* **Task prompt**:
The copy must run from the first line of the entries below through the line containing "middle pip: (461, 961)", restated word for word, with pictures left out.
--*--
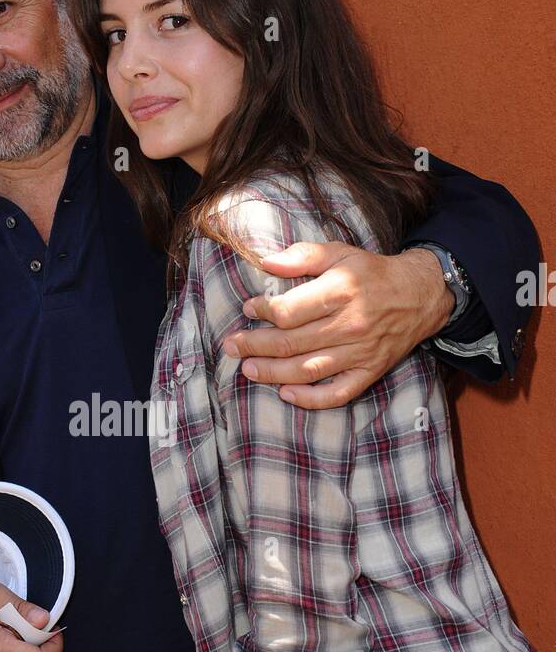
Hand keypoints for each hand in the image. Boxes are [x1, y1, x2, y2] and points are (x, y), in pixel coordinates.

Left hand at [223, 243, 452, 408]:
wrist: (420, 295)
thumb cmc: (371, 272)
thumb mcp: (340, 253)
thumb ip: (302, 256)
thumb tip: (266, 262)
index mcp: (341, 291)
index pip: (290, 310)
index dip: (263, 312)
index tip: (248, 309)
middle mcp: (350, 324)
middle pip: (291, 343)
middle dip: (255, 346)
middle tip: (231, 347)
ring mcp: (360, 352)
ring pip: (307, 370)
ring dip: (272, 373)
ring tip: (248, 370)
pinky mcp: (369, 372)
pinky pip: (338, 393)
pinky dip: (310, 399)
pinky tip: (286, 394)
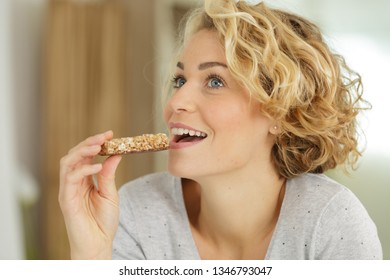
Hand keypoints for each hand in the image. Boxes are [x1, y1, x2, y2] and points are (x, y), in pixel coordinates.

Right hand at [59, 131, 121, 258]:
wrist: (98, 244)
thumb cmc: (103, 221)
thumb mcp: (110, 193)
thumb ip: (109, 174)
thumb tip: (115, 154)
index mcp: (84, 179)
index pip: (86, 156)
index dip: (95, 143)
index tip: (110, 134)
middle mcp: (74, 182)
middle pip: (74, 155)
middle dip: (88, 143)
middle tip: (104, 136)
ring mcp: (68, 190)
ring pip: (68, 162)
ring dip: (83, 151)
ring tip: (98, 146)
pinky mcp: (66, 199)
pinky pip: (71, 179)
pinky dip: (84, 170)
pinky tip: (98, 167)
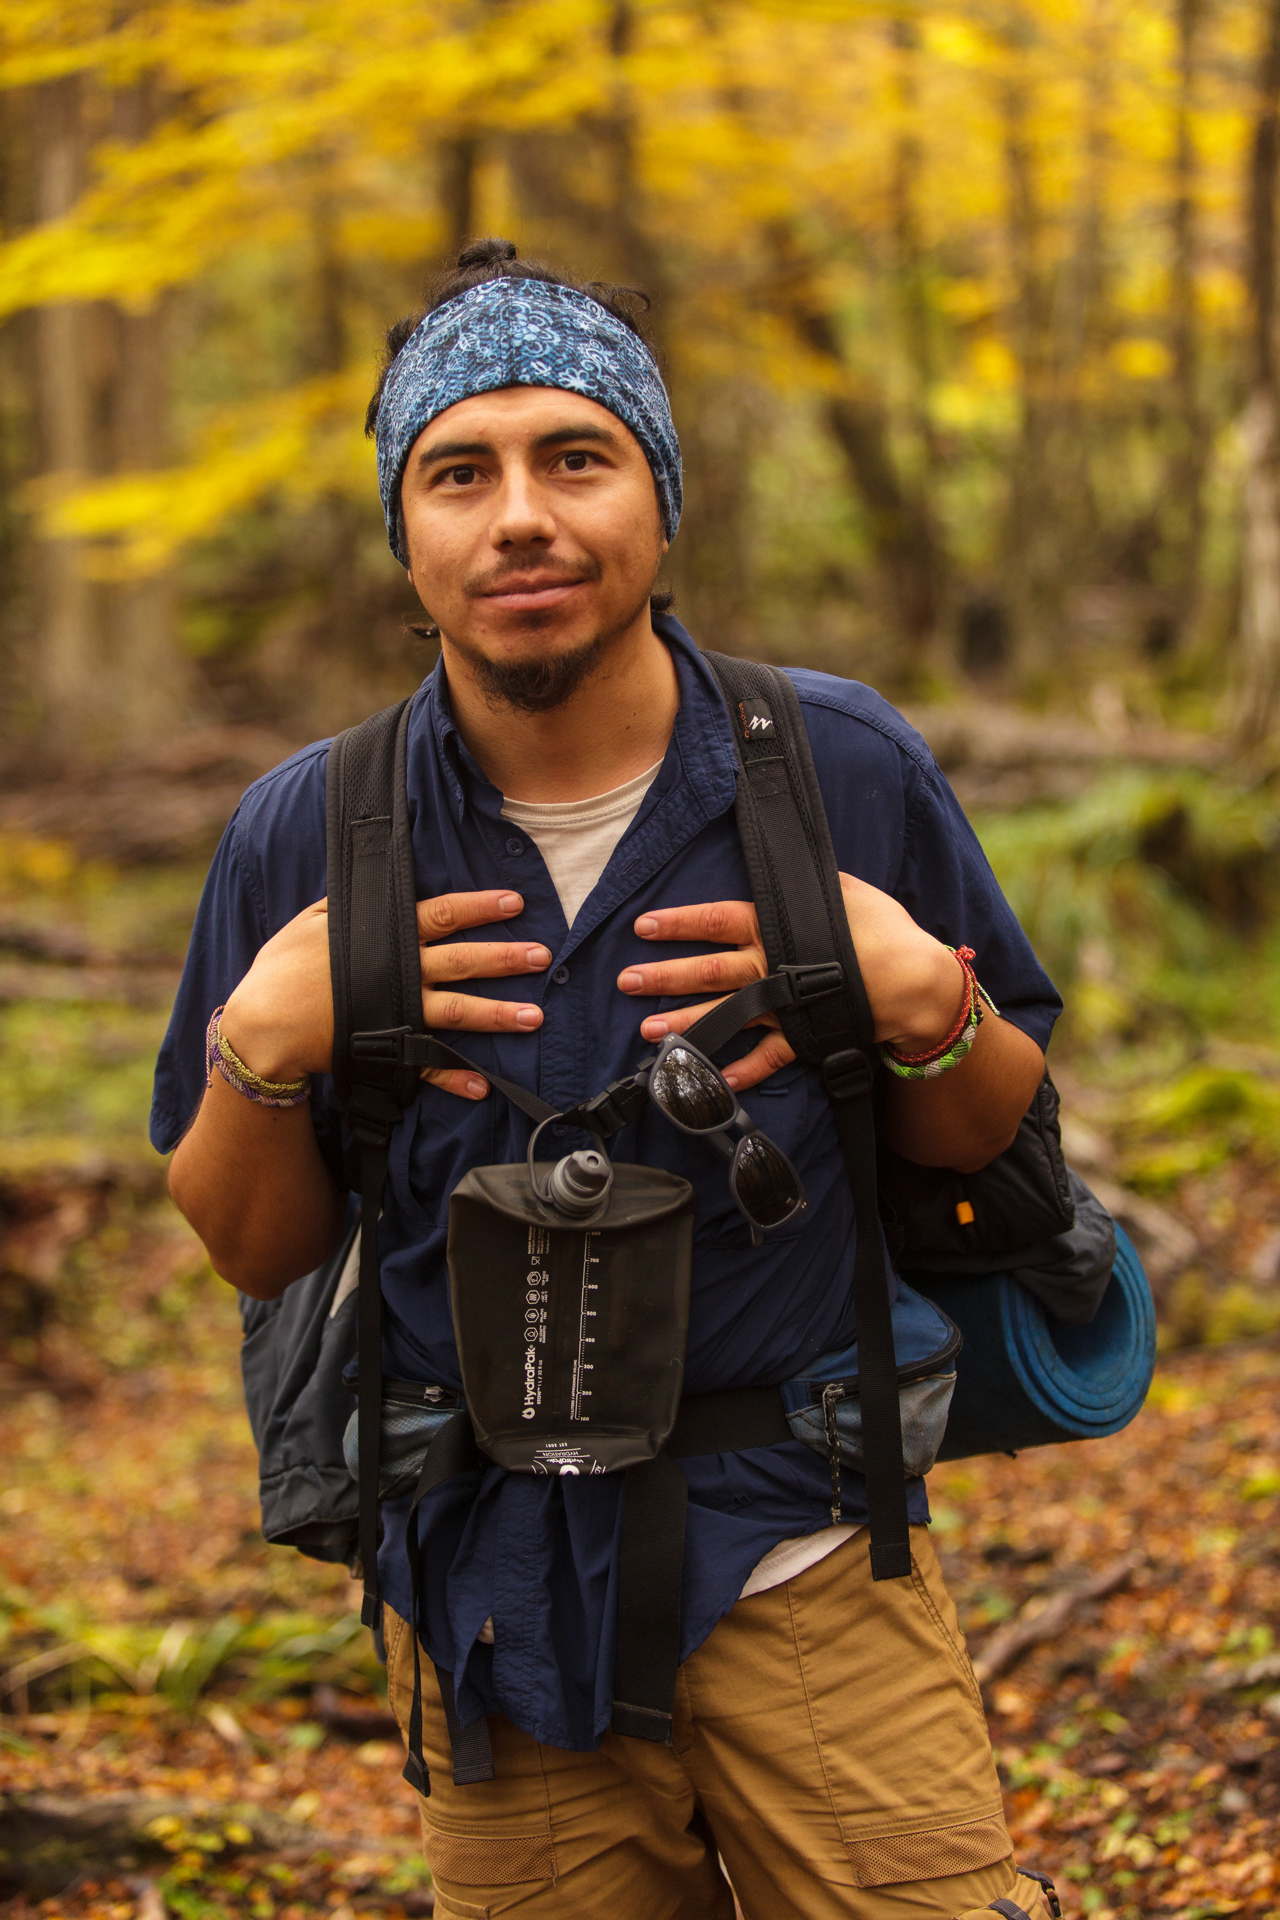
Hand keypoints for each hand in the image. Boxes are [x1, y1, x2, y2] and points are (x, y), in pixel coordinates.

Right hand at [220, 890, 549, 1100]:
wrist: (260, 1025)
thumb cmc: (281, 968)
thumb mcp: (311, 921)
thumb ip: (348, 906)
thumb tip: (373, 886)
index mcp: (383, 937)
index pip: (441, 914)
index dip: (480, 907)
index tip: (515, 902)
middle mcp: (397, 974)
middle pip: (461, 961)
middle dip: (505, 958)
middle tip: (543, 954)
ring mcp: (394, 1015)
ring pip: (456, 1012)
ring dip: (498, 1014)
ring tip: (535, 1016)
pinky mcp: (384, 1051)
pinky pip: (426, 1066)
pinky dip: (454, 1077)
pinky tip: (483, 1085)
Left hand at [616, 874, 964, 1091]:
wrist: (918, 981)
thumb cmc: (884, 929)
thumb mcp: (845, 892)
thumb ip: (809, 886)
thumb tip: (791, 868)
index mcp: (777, 927)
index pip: (717, 920)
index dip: (680, 923)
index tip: (644, 927)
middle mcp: (772, 966)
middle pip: (708, 970)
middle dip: (664, 976)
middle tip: (627, 982)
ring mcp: (785, 1006)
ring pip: (724, 1015)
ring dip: (684, 1023)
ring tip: (647, 1030)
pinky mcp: (805, 1036)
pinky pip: (768, 1058)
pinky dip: (742, 1071)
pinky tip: (714, 1079)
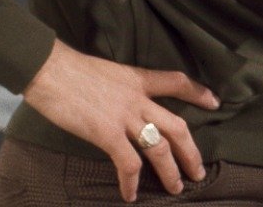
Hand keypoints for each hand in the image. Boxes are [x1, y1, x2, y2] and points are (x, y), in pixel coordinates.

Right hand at [20, 40, 217, 202]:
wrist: (49, 68)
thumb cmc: (70, 69)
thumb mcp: (107, 72)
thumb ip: (120, 88)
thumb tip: (118, 103)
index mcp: (138, 80)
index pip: (177, 82)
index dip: (198, 92)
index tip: (214, 102)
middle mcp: (138, 99)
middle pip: (177, 127)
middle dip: (191, 152)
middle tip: (198, 171)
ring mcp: (124, 117)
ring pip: (160, 148)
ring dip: (170, 172)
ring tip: (176, 189)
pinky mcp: (106, 133)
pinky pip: (128, 162)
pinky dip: (131, 181)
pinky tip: (131, 194)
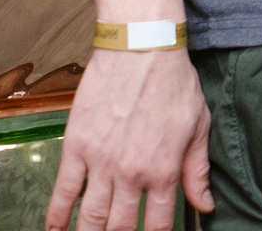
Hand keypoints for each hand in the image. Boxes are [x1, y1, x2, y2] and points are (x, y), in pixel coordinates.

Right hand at [46, 48, 213, 230]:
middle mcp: (132, 173)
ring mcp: (101, 162)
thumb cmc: (174, 82)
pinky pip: (63, 191)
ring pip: (90, 216)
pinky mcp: (77, 147)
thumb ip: (198, 171)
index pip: (158, 224)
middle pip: (120, 227)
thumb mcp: (198, 126)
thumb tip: (206, 206)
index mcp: (164, 170)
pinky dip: (56, 216)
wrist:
--*--
* **Solution**:
Hand keypoints for each hand in the image. Boxes are [x1, y1, x2, y2] and points are (x, y), in pixel coordinates.

Left hand at [223, 243, 452, 408]:
wrist: (420, 295)
thumb cmc: (371, 272)
thumb mcp: (340, 253)
thumb ip: (302, 256)
thumb tip: (266, 262)
index mcp: (341, 291)
index pip: (290, 310)
index dip: (263, 312)
index tip: (248, 309)
middle mcp: (350, 324)
middle pip: (291, 343)
middle dip: (255, 346)
middle tip: (231, 347)
ring mcp: (360, 352)
ring pip: (307, 370)
ring dip: (272, 373)
ring tip: (248, 370)
pinky mcp: (369, 372)
pinky pip: (338, 393)
pinky dip: (310, 399)
pinky tip: (286, 394)
Hand keypoints for each hand in the image. Boxes are [x1, y1, x2, y2] and points are (x, y), in pixel coordinates.

Right hand at [59, 131, 121, 258]:
wrist: (98, 244)
thumb cmc: (103, 221)
thumb mcp: (110, 193)
thumb ip: (109, 174)
thumb tip: (115, 154)
index mcp: (84, 179)
index pip: (86, 156)
index dip: (95, 143)
index tip: (110, 134)
middle mcp: (74, 182)
middle pip: (74, 155)
middle dip: (88, 143)
middle tip: (104, 136)
ring mcp: (68, 190)
ring pip: (68, 162)
ring dip: (83, 151)
ring tip: (98, 146)
pinky mcp: (66, 199)
pinky pip: (71, 179)
pinky dip: (84, 170)
pinky tip: (98, 167)
Hand keypoints for each hand in the image. Boxes are [x1, y1, x2, y2] and points are (x, y), in pixel coordinates.

Right hand at [220, 890, 549, 1100]:
wrist: (260, 1025)
thumb cmc: (281, 968)
thumb mcp: (311, 921)
thumb ip: (348, 906)
thumb tip: (373, 886)
index mcp: (383, 937)
index pip: (441, 914)
index dip: (480, 907)
index tip: (515, 902)
middle mcp: (397, 974)
middle pip: (461, 961)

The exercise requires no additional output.